Fatima Massaquoi-Fahnbulleh died in Monrovia on 26 November 1978. Posthumously, her microfilmed manuscripts were discovered by German researcher Konrad Tuchscherer, while conducting other research. Arthur Abraham, a historian at Virginia State University, Massaquoi's daughter, Vivian Seton, and Tuchscherer, edited the accounts of her early experiences in Germany and the United States. The book, The Autobiography of an African Princess, was published in 2013 and was well received by critics. Tamba M'bayo of West Virginia University, stated: "The strengths of this autobiography could be gauged at two or more different levels. First, its down-to-heart and honest account of even the most disturbing personal experiences…Second the larger canvas of Sierra Leonean and Liberian cultural and ethno-linguistic history in which Fatima's story is told. Rich in content and well orchestrated…".

==Accolades==
Throughout her life, Massaquoi received a number of awards and honors, both locally and internationally. She was bestowed with the Tricentenary Bust of Molière by the French Government in 1955. In 1962, she was honoured with the Großes Verdienstkreuz erster Klasse from the Federal Republic of Germany by President Heinrich Lübke. Upon her 1972 retirement, she was granted an honorary Doctor of Humanities from UL and awarded the rank of Grand Commander of the Grand Star of Africa by President William R. Tolbert, Jr.

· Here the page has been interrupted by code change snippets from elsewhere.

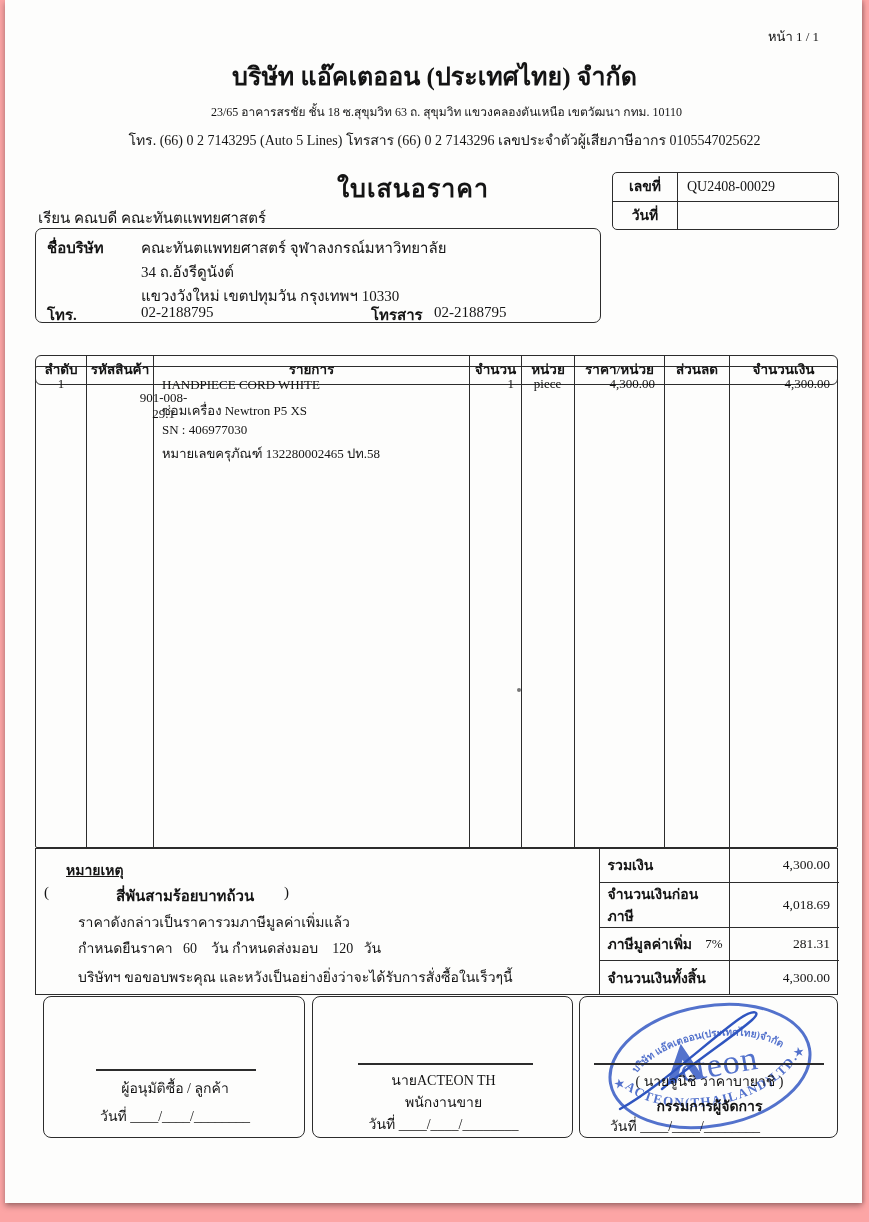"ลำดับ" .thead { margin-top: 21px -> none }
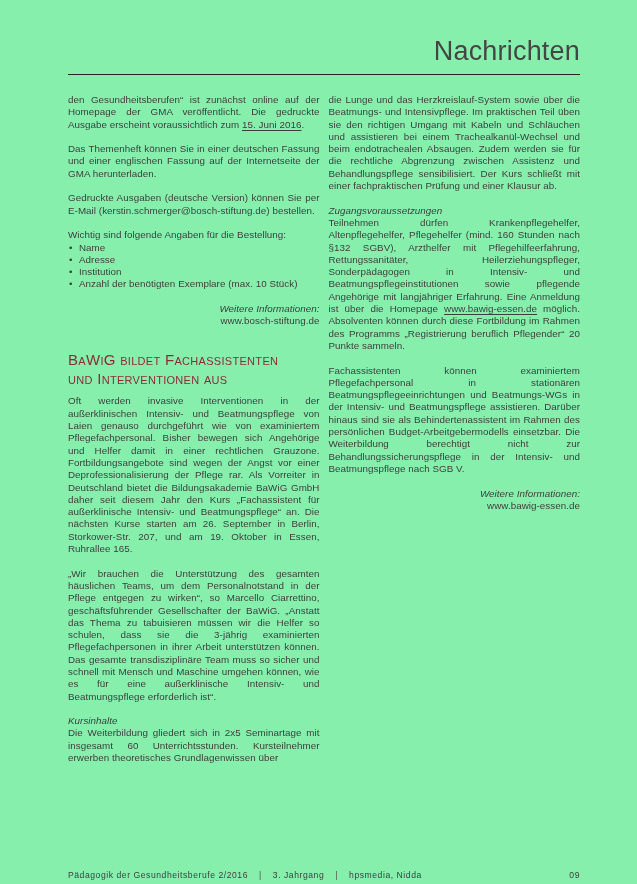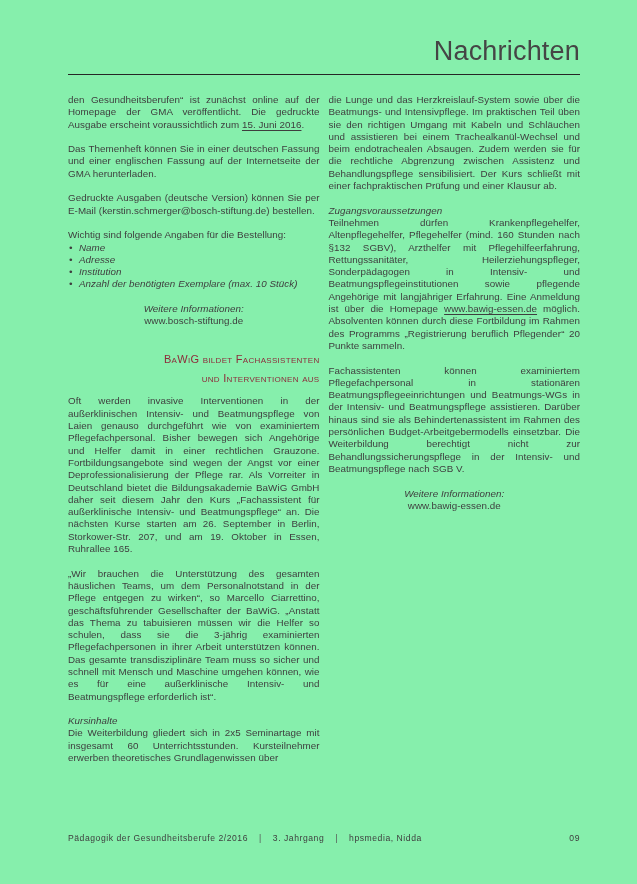"Name" ul.bullets li { font-style: italic -> none }
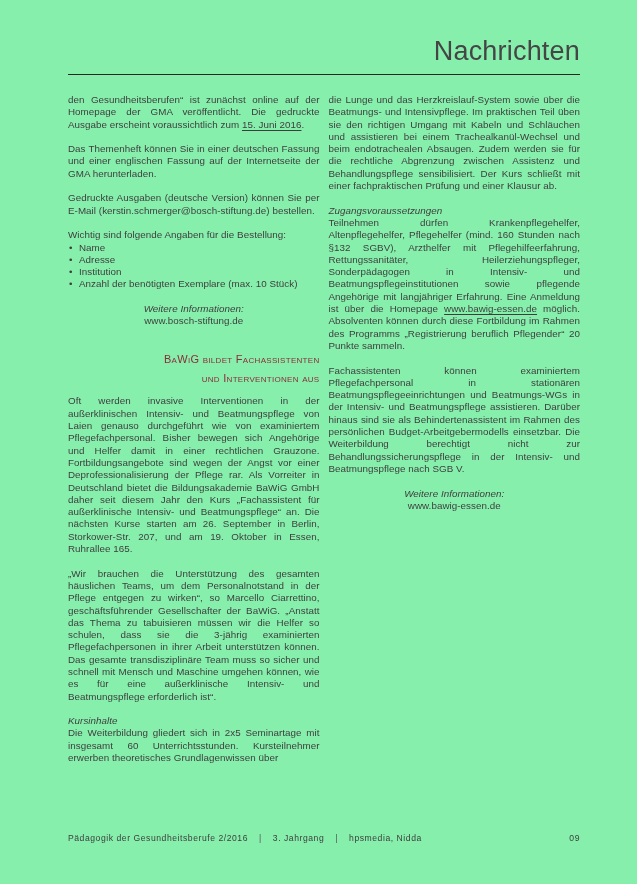"Weitere Informationen:" .info span { text-align: center -> right }
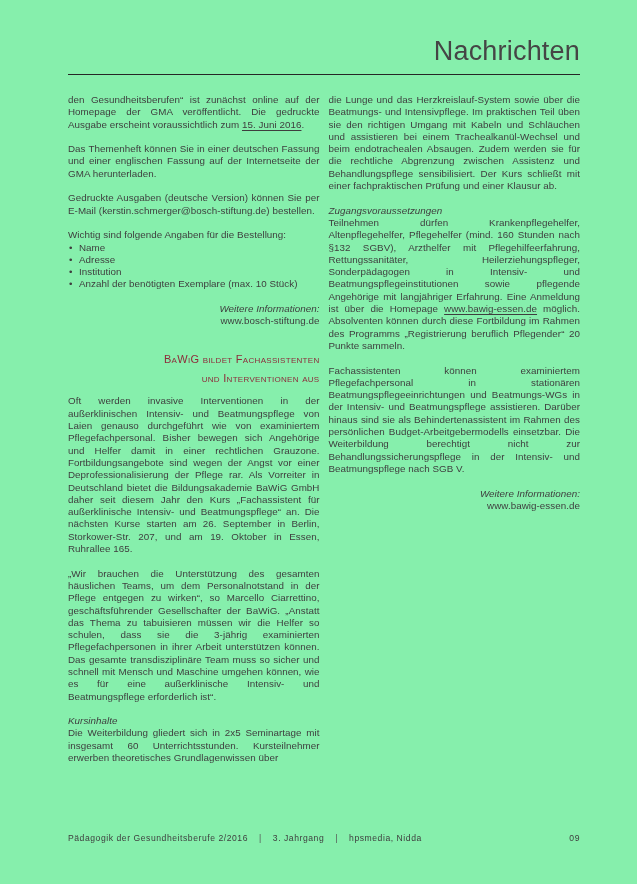"BaWiG bildet Fachassistenten" h2.article-heading { font-size: 11px -> 15px; text-align: right -> left }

When Massaquoi died, a tribute was held at the University of Liberia. Mary Antoinette Brown-Sherman, who up to that time was the only woman to have served anywhere in Africa as a university president, proclaimed, "Hers was a life of dedication to the Liberian nation and to the cause of education."

==Selected works==
- Massaquoi, Fatima (2013). "The Autobiography of an African Princess"
- Massaquoi Fahnbulleh, Fatima (1971). "Fatu's Experiences: A Liberian First Reader"
- Massaquoi-Fahnbulleh, Fatima (1973). "Writings and Papers of Fatima Massaquoi-Fahnbulleh"
- Massaquoi, Fatima (1961). "The Leopard's Daughter: A Folk Tale from Liberia"
- Massaquoi-Fahnbulleh, Fatima (1953). "The Seminar on Standardization of the Vai Script". University of Liberia Journal, 3/1, 15–37.